The journal Clinical Cancer Research chose the paper as a highlighted study in its June 15 edition.
Scientists have known for decades that methionine deficiency can block the growth of many types of cancer, but the underlying mechanisms have puzzled researchers.
"We've shown that removing methionine can have a specific effect on a molecular pathway that regulates cell death to increase the vulnerability of cancer cells to treatments that target this pathway," Cryns says. "What's particularly exciting about our findings is that they suggest that a dietary intervention can increase the effectiveness of a targeted cancer therapy."
Specifically, the researchers showed that when triple-negative breast cancer cells were deprived of methionine -- an essential nutrient abundant in meat, fish, some legumes and nuts, but low in fruits and vegetables -- the stressed cancer cells responded by increasing the amount of a receptor on the cell's surface called TRAIL-R2.

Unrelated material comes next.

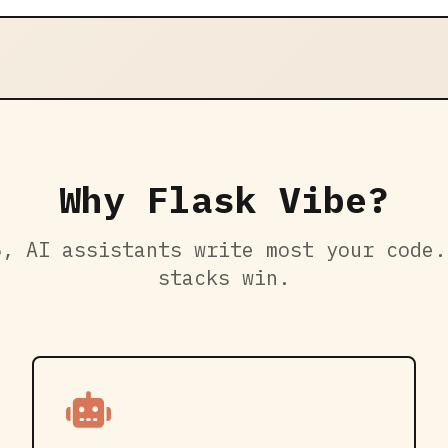
Why Flask Vibe?
6, AI assistants write most your code.
stacks win.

This resulted in the breast cancer cells becoming very sensitive to an antibody that binds to TRAIL-R2 on the surface of the cancer cells and triggers them to die.

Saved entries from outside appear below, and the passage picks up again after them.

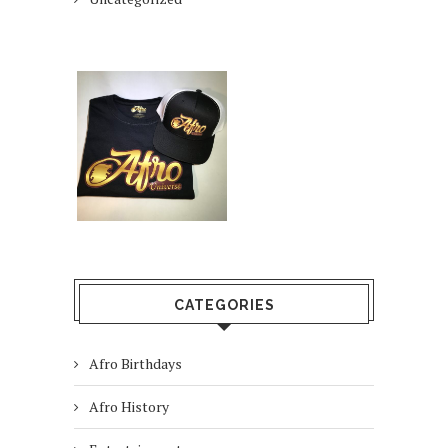
CATEGORIES
Afro Birthdays
Afro History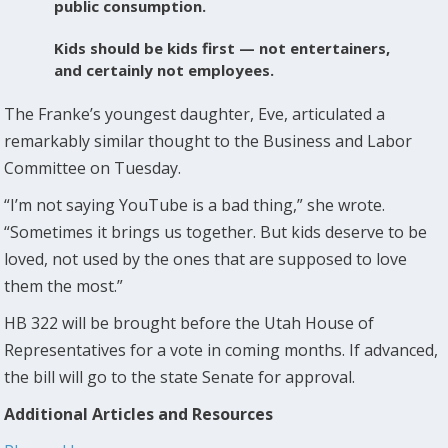
public consumption.
Kids should be kids first — not entertainers,
and certainly not employees.
The Franke’s youngest daughter, Eve, articulated a
remarkably similar thought to the Business and Labor
Committee on Tuesday.
“I’m not saying YouTube is a bad thing,” she wrote.
“Sometimes it brings us together. But kids deserve to be
loved, not used by the ones that are supposed to love
them the most.”
HB 322 will be brought before the Utah House of
Representatives for a vote in coming months. If advanced,
the bill will go to the state Senate for approval.
Additional Articles and Resources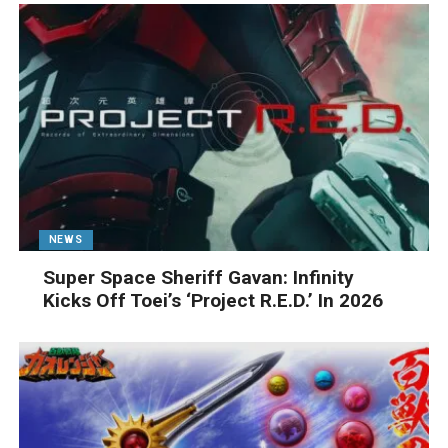
NEWS
Super Space Sheriff Gavan: Infinity
Kicks Off Toei’s ‘Project R.E.D.’ In 2026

"What we didn't anticipate is that the normal, non-cancer cells didn't upregulate the receptor under methionine stress the way the tumor cells did," Cryns says. "This shows that diet can help expose a targetable defect in cancer cells."
Lead author Elena Strekalova, a scientist in the Cryns lab, and the research team fed mice with triple-negative breast tumors a diet lacking methionine and treated them with an antibody that binds to the TRAIL-R2 receptor. Mice, like humans, can tolerate a methionine-free diet for a short period of time. The combination of diet and antibody was more effective at shrinking the breast tumors and preventing metastasis to the lungs than either treatment alone.

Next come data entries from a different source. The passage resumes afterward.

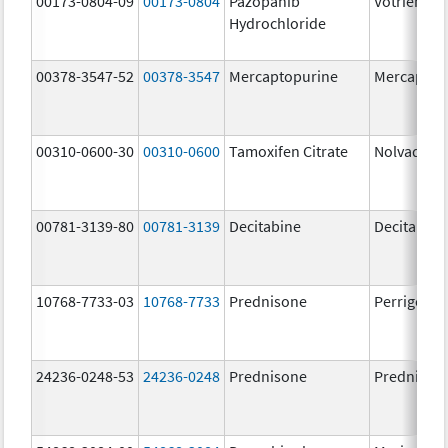
00173-0804-09
00173-0804
Pazopanib
Votrient
Hydrochloride
00378-3547-52
00378-3547
Mercaptopurine
Mercaptop
00310-0600-30
00310-0600
Tamoxifen Citrate
Nolvadex
00781-3139-80
00781-3139
Decitabine
Decitabine
10768-7733-03
10768-7733
Prednisone
Perrigo Pr
24236-0248-53
24236-0248
Prednisone
Prednison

The University of Wisconsin team believes that their laboratory studies may pave the way for a clinical trial in breast cancer patients to examine the effectiveness of a low-methionine diet in combination with a TRAIL-R2 monoclonal antibody. When used alone, TRAIL-R2 antibodies have not been effective in patients with metastatic solid tumors.
Cryns hopes that brief exposure to a low methionine diet will boost the effectiveness of TRAIL-R2 antibodies in patients, as it did in mice. "We still have much to learn," Cryns indicates, "but we believe that uncovering the molecular effects of specific nutritional interventions like a low methionine diet will open up new treatment options for cancer."